Understanding Insertion Sort: From Basics to Implementation

Insertion sort is a simple, intuitive sorting algorithm that builds the final sorted array (or list) one item at a time. Despite being less efficient on large lists compared to more advanced algorithms like QuickSort or MergeSort, its simplicity and the fact that it performs well on small or partially sorted datasets make it a valuable algorithm to understand and utilize.

How Insertion Sort Works

Imagine you’re organizing a deck of cards in your hands. You start with the second card and compare it to the first. If it’s smaller, you place it before the first card, otherwise, you leave it in place. At this point, the first one or two cards are considered sorted. You then move on to the third card, inserting it into the correct position among the already sorted cards. This process of sorting and insertion divides the deck into two sections: the left side, which becomes increasingly sorted as you insert cards into their correct positions, and the right side, which remains unsorted until you pick up each card to sort.

With each card you move from the unsorted section (the cards still in your right hand) to the sorted section (the cards being organized in your left hand), you’re effectively reducing the unsorted portion and increasing the sorted portion. By the time you reach the last card, the unsorted section is empty, and your deck is fully sorted in your left hand.

This process mimics the insertion sort algorithm. Here’s a step-by-step breakdown:

  1. Initialization: At the start, the sorted section consists of only the first element of the array, and the rest of the array is considered unsorted.
  2. Sorting the current element: Begin with the second element (the first element in the unsorted section). Compare this current element to its predecessor in the sorted section. If the current element is smaller than its predecessor, continue comparing it to the elements before, moving each compared element one position up to make space for the current element.
  3. Inserting in the sorted section: Once the correct position in the sorted section is identified, insert the current element and thus, extend the sorted section by one more element.
  4. Repeat for each element: Continue this process for each element in the array. For each new element in the unsorted section, insert it into the correct position within the sorted section until no unsorted elements remain.
Insertion Sort Example.


def insertion_sort(arr):
    for i in range(1, len(arr)):
        key = arr[i]
        j = i - 1
        while j >= 0 and key < arr[j]:
                arr[j + 1] = arr[j]
                j -= 1
        arr[j + 1] = key
    return arr

This Python code implements the Insertion Sort algorithm, which sorts an array in ascending order. Here’s a breakdown explaining the purpose of each variable and the overall process:

  • arr: This is the input array that contains the elements to be sorted. It is both the input and the output of the function, as the sorting is done in-place.
  • i: This variable is used as the index for the outer loop.

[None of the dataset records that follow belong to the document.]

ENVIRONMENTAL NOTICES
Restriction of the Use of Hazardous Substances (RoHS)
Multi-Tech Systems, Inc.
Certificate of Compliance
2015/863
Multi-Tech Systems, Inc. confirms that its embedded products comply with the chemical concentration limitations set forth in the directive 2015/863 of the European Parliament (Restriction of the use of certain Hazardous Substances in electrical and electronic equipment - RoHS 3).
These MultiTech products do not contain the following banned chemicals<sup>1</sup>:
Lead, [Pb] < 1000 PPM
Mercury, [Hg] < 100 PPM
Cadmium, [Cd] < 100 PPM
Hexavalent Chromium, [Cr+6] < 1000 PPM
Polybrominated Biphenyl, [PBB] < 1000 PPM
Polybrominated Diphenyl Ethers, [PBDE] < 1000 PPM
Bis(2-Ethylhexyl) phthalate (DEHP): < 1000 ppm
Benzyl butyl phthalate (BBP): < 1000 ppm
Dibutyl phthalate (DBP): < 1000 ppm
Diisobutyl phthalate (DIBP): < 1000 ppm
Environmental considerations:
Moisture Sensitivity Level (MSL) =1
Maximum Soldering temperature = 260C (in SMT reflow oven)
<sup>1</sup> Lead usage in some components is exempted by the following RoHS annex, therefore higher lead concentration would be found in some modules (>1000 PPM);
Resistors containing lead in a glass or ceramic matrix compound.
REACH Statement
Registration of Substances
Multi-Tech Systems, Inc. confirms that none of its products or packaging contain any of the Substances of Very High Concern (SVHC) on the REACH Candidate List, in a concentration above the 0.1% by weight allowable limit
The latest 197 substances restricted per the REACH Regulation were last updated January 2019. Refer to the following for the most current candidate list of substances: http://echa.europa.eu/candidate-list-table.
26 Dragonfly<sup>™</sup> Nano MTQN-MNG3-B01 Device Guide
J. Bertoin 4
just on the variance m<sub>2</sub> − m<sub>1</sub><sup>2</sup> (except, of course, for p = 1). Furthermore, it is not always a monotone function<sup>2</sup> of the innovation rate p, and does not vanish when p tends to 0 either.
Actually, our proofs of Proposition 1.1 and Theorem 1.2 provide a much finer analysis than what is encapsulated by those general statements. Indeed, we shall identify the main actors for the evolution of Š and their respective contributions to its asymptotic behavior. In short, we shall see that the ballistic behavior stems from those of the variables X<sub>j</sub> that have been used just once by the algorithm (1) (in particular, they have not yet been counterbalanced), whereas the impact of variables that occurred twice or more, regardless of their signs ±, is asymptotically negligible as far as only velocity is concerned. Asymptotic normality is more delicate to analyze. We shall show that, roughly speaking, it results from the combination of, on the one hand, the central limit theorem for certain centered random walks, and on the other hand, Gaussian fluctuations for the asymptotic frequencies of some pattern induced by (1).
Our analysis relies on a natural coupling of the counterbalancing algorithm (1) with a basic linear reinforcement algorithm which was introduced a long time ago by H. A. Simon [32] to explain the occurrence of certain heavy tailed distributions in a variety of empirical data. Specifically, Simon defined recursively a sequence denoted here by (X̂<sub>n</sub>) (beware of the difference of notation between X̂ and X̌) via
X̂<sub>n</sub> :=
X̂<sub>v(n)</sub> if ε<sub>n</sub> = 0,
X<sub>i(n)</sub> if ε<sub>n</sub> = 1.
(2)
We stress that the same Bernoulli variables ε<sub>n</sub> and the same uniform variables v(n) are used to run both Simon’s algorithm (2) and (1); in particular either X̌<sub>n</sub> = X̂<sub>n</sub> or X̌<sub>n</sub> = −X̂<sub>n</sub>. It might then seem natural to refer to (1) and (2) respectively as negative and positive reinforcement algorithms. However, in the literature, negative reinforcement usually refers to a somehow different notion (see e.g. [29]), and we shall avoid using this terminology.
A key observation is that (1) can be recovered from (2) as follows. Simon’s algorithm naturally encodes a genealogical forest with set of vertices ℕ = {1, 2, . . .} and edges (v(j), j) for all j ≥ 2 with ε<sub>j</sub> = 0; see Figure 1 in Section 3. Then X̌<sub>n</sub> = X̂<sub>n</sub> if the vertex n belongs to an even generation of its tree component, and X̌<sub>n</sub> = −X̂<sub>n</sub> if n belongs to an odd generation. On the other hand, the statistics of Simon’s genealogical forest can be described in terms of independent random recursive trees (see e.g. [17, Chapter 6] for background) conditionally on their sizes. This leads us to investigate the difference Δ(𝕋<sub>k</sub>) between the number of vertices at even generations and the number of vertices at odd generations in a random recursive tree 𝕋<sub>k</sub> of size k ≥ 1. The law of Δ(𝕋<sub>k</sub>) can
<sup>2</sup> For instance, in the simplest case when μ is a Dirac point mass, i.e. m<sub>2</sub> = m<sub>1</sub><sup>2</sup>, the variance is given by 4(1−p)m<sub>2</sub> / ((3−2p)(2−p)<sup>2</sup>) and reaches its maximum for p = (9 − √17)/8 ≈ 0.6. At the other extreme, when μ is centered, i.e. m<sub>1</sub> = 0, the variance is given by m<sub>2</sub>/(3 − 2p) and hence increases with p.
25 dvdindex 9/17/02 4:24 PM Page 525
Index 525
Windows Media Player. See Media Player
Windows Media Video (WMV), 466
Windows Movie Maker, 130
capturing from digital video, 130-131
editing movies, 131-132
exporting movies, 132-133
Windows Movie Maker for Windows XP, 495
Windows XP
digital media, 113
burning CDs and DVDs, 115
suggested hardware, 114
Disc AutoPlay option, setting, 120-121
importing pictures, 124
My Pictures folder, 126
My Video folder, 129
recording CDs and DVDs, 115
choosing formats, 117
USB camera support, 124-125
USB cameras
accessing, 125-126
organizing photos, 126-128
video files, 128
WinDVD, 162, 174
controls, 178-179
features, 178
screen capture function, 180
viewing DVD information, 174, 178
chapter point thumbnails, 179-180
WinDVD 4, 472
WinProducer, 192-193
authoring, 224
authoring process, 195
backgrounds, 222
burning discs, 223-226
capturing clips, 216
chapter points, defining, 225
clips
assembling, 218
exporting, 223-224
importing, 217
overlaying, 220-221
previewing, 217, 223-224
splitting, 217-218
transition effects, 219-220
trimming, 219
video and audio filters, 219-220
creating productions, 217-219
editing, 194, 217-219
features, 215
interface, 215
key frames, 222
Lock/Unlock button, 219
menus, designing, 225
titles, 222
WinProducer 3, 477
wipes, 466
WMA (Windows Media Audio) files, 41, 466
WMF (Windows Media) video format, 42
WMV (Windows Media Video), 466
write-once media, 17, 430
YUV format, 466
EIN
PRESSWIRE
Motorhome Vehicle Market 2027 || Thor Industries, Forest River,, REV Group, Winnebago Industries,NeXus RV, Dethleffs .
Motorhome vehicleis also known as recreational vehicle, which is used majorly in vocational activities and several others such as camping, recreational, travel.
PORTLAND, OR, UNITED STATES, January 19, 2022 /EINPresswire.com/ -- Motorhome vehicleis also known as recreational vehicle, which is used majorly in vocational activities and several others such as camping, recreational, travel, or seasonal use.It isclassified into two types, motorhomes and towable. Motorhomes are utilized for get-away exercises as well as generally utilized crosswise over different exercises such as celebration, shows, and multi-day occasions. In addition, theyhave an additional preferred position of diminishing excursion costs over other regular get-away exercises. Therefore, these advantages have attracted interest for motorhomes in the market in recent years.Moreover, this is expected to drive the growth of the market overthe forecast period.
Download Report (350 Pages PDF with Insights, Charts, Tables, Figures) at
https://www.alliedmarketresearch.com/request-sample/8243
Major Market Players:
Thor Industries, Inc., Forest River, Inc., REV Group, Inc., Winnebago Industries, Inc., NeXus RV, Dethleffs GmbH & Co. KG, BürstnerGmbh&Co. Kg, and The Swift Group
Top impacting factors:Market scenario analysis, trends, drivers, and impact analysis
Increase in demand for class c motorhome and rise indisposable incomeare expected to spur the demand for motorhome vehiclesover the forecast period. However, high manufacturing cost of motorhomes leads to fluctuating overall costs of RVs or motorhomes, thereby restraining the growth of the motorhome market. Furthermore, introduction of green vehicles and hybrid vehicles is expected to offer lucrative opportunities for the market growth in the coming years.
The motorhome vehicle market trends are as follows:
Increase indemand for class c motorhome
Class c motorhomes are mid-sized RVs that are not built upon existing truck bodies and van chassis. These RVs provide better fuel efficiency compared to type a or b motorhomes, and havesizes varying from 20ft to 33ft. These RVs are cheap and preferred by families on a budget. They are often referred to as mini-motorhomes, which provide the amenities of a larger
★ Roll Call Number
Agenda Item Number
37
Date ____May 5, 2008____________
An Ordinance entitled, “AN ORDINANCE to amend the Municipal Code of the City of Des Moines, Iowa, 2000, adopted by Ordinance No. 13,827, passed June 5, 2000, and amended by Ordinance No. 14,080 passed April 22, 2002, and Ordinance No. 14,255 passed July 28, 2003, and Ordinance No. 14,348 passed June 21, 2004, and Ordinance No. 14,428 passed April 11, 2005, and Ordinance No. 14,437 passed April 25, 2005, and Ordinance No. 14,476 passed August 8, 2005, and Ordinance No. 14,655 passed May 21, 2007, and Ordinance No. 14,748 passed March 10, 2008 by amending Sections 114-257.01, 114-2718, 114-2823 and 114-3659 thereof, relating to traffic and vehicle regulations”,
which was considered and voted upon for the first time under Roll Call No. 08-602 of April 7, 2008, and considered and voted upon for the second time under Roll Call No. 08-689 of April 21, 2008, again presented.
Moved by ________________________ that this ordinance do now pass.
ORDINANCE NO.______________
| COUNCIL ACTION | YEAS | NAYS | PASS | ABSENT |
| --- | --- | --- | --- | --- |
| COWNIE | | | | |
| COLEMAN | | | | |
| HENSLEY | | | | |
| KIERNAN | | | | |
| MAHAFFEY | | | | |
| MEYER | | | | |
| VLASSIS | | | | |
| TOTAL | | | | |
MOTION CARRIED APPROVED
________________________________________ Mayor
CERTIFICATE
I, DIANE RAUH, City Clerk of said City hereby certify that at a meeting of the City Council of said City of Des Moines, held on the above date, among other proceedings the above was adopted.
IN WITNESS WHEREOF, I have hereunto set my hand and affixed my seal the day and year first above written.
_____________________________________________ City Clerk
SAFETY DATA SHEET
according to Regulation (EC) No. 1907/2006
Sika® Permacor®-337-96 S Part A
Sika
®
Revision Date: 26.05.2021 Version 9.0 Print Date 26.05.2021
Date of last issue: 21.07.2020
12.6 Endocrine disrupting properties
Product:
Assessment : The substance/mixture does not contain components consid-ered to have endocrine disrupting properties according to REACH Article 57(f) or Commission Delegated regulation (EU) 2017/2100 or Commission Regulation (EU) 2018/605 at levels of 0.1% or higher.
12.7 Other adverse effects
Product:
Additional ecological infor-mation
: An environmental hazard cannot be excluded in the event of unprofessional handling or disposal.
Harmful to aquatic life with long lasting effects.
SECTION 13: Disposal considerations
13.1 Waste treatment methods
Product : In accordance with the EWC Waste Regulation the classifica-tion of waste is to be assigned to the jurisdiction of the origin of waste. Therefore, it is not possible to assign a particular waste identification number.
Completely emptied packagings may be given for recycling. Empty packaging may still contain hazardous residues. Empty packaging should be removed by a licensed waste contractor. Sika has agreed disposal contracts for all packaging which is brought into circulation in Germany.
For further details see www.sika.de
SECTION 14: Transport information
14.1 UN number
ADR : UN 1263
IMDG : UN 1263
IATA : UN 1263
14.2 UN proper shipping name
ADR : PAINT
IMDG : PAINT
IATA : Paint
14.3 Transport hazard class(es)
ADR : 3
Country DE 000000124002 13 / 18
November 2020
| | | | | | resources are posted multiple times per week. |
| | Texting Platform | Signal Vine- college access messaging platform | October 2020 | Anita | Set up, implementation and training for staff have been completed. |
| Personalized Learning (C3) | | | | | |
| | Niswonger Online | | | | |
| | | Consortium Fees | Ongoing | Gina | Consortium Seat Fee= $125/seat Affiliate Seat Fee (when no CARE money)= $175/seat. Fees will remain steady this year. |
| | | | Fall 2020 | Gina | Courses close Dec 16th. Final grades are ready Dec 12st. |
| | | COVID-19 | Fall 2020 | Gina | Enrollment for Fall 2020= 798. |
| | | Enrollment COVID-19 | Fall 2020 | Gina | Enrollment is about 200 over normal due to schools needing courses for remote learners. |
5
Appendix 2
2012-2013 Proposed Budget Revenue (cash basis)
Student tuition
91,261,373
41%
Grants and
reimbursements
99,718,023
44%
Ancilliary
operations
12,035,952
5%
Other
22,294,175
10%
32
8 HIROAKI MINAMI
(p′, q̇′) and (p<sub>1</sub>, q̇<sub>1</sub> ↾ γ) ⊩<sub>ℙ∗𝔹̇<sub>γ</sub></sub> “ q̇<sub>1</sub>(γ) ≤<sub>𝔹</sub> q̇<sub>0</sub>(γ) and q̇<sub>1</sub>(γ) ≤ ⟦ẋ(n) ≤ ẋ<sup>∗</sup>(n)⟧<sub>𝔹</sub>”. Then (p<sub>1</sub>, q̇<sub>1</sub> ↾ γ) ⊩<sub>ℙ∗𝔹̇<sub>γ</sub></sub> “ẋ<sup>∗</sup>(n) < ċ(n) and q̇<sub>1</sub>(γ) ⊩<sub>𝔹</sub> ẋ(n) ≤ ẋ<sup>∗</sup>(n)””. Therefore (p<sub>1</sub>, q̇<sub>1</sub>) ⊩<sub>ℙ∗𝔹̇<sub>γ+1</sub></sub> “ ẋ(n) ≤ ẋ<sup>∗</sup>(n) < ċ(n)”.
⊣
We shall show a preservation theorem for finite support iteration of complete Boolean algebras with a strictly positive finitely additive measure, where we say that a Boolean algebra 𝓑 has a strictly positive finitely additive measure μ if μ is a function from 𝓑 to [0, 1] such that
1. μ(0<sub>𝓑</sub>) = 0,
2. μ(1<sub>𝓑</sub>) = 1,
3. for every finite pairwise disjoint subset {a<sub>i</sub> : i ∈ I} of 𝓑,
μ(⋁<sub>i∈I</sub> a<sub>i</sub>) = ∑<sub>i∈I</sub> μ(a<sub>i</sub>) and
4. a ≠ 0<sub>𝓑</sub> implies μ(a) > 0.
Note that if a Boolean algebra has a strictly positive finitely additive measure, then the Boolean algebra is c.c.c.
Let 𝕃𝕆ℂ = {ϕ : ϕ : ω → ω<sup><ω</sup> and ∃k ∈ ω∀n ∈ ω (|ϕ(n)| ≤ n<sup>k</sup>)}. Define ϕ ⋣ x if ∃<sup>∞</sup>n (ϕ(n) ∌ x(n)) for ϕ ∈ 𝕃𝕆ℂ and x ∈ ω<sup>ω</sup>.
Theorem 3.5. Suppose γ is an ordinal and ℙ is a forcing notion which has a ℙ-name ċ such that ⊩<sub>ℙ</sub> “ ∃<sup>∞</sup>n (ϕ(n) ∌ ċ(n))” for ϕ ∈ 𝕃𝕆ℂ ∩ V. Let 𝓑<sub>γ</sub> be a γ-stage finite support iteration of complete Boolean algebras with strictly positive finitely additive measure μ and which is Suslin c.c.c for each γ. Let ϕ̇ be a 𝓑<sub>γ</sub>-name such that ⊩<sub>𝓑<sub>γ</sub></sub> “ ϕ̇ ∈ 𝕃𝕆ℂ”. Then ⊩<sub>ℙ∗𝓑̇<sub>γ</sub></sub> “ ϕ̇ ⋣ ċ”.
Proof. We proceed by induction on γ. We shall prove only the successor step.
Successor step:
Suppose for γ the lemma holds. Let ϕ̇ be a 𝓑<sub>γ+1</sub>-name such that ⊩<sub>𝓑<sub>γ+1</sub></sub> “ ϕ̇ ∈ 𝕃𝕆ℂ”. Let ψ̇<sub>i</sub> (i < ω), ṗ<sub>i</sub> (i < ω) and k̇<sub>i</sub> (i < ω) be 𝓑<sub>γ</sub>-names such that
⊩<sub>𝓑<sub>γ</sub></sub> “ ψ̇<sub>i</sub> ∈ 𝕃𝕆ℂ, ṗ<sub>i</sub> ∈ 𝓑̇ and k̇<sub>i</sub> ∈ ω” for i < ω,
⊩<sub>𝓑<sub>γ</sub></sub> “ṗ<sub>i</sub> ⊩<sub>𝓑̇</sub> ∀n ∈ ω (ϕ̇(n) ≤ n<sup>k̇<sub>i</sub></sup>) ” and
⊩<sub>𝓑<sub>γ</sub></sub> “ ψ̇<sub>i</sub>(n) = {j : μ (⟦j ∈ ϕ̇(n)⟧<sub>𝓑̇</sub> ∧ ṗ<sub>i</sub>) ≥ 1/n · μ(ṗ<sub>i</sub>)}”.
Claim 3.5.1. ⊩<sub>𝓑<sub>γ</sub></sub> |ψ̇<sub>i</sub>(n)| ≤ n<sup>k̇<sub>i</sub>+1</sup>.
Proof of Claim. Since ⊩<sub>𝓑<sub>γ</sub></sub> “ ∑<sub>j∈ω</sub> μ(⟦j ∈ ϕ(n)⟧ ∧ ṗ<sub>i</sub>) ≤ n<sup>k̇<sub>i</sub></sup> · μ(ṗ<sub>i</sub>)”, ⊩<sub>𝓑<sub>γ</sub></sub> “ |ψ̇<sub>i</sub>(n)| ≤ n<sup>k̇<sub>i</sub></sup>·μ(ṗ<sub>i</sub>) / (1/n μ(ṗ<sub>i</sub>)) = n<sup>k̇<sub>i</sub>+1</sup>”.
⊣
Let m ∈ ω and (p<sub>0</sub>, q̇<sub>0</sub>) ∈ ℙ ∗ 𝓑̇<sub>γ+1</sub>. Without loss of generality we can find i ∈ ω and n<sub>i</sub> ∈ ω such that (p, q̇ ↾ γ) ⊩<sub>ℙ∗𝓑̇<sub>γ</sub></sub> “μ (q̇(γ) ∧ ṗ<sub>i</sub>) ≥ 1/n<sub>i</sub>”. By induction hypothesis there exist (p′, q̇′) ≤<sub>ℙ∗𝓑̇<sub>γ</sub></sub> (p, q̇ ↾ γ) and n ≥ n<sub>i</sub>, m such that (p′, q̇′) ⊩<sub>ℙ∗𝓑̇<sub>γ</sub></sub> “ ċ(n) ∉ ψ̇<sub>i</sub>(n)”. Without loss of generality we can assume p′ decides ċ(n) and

It starts from 1, indicating the start of the unsorted section of the array. The element at arr[i] is the one currently being inserted into the sorted portion of the array.
  • key: This variable holds the value of the element currently being sorted. It’s temporarily saved so that it can be inserted into its correct position within the sorted portion of the array.
  • j: This variable is used in the inner loop to compare the current element (key) with each of the elements in the sorted section of the array (arr[0] to arr[i-1]). It helps in finding the correct position for key by shifting larger elements one position to the right.

Complexity Analysis

Complexity TypeTime Complexity
Best CaseO(n^2)
Average CaseO(n^2)
Worst CaseO(n^2)
Space ComplexityO(1)
Summary complexity table for insertion sort

Runtime Complexity

Insertion sort has a time complexity of O(n^2) in its best, average and worst-case scenarios.

For each element, in the worst case, it compares it with each of the previously sorted elements. This results in a maximum of 1 comparison for the second element, 2 for the third, and so on, up to n−1 comparisons for the last element.

The total work done can be summed up as the sum of the first n−1 integers, which is 1+2+3+...+n-1=\frac{n(n−1)}{2}. In big O notation, the dominating term is n^2, leading to a complexity of O(n^2).

The O(n^2) complexity makes insertion sort less efficient for sorting large arrays compared to algorithms with better time complexities, such as QuickSort or MergeSort, which offer O(nlogn) average time complexity.

Space Complexity

Insertion sort has a space complexity of O(1), making it an in-place sorting algorithm. This means it requires a constant amount of additional space regardless of the input size. The algorithm achieves this by performing the sorting operation directly on the input array, without the need for additional storage structures. The only extra space used is for a small number of variables to hold the current element being considered for insertion and indices for tracking positions within the array.


In conclusion, Insertion Sort stands out for its simplicity, and its in-place sorting mechanism with a minimal space complexity of O(1).
While its O(n^2) time complexity may limit its use for large datasets, its straightforward process of building a sorted array one element at a time, offers a tangible and intuitive approach to sorting that is especially useful for beginners learning about algorithms.